Start of LISTED ENTRIES

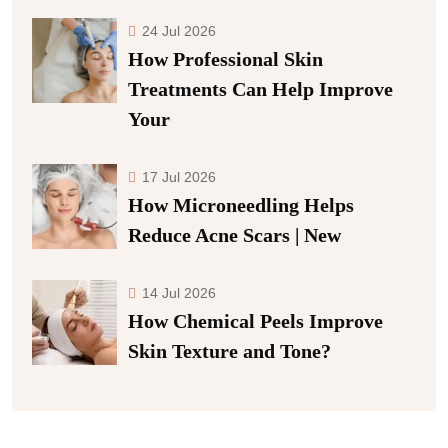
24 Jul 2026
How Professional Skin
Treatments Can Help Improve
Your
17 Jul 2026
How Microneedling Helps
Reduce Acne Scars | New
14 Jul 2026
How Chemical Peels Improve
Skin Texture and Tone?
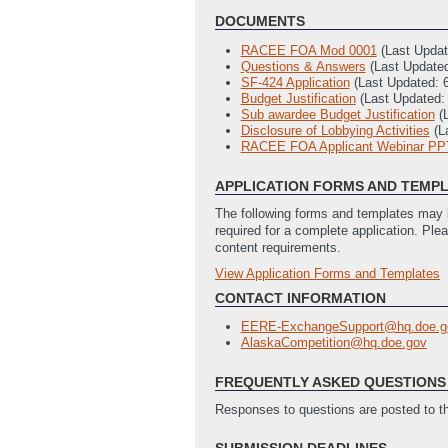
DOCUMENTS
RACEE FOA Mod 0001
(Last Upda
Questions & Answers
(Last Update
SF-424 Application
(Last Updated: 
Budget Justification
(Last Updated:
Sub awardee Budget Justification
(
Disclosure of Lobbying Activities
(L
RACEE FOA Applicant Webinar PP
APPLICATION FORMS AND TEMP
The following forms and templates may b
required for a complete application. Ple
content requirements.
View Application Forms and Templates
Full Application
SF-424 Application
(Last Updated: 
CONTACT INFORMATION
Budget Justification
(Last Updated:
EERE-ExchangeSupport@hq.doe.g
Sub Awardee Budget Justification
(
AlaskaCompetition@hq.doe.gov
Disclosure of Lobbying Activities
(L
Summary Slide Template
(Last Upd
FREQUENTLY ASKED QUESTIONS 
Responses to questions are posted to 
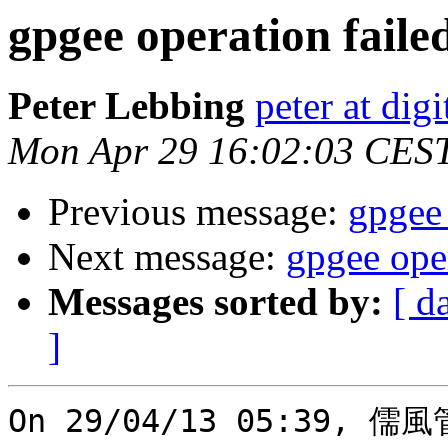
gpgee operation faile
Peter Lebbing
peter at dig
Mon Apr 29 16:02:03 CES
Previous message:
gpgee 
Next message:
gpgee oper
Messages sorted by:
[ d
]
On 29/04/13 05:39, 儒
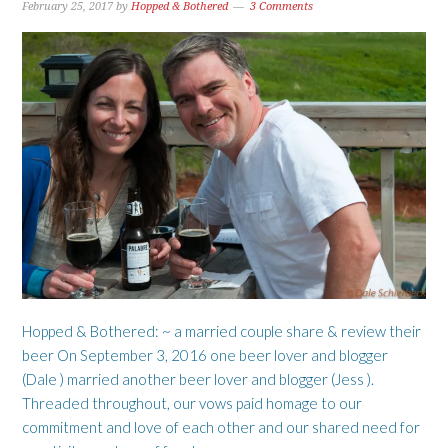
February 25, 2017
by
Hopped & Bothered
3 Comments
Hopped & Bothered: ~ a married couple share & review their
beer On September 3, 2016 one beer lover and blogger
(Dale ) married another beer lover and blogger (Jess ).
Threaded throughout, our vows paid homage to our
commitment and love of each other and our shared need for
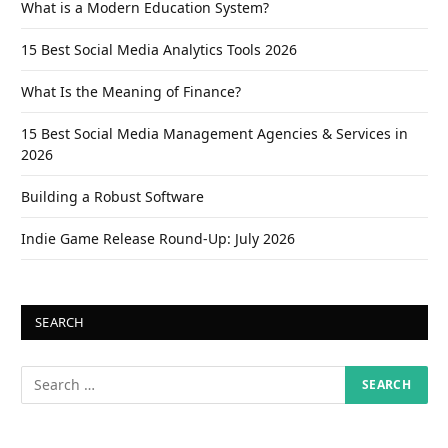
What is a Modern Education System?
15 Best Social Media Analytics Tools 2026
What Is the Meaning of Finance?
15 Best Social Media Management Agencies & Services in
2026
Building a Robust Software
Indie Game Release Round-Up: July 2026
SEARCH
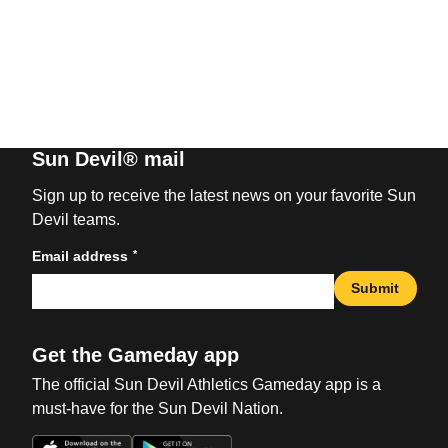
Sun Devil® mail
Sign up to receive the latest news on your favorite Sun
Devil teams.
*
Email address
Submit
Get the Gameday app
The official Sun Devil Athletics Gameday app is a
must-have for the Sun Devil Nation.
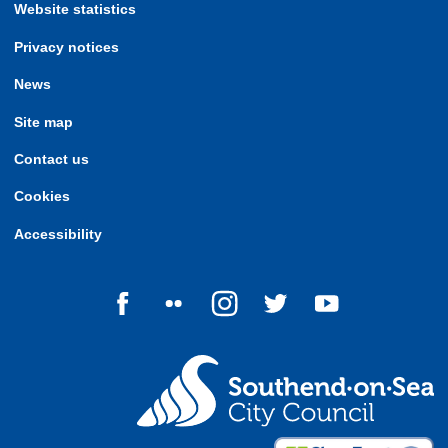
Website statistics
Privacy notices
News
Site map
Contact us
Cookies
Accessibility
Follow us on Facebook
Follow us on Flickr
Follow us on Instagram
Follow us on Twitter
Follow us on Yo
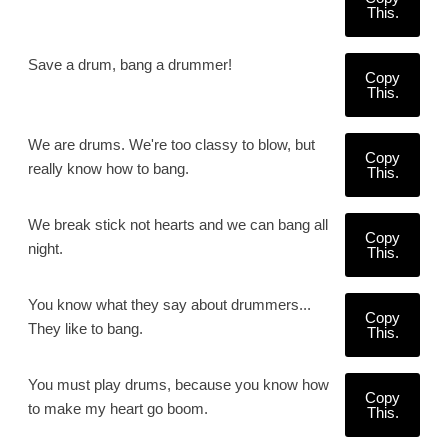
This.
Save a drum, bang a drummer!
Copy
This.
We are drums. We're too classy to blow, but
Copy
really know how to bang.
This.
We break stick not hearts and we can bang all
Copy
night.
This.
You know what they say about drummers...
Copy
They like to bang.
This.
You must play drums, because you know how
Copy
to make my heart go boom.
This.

End of LISTED ENTRIES

Locate each line in the items above that contains the word "Improve" and copy those lines. Letter case must match.

Treatments Can Help Improve
How Chemical Peels Improve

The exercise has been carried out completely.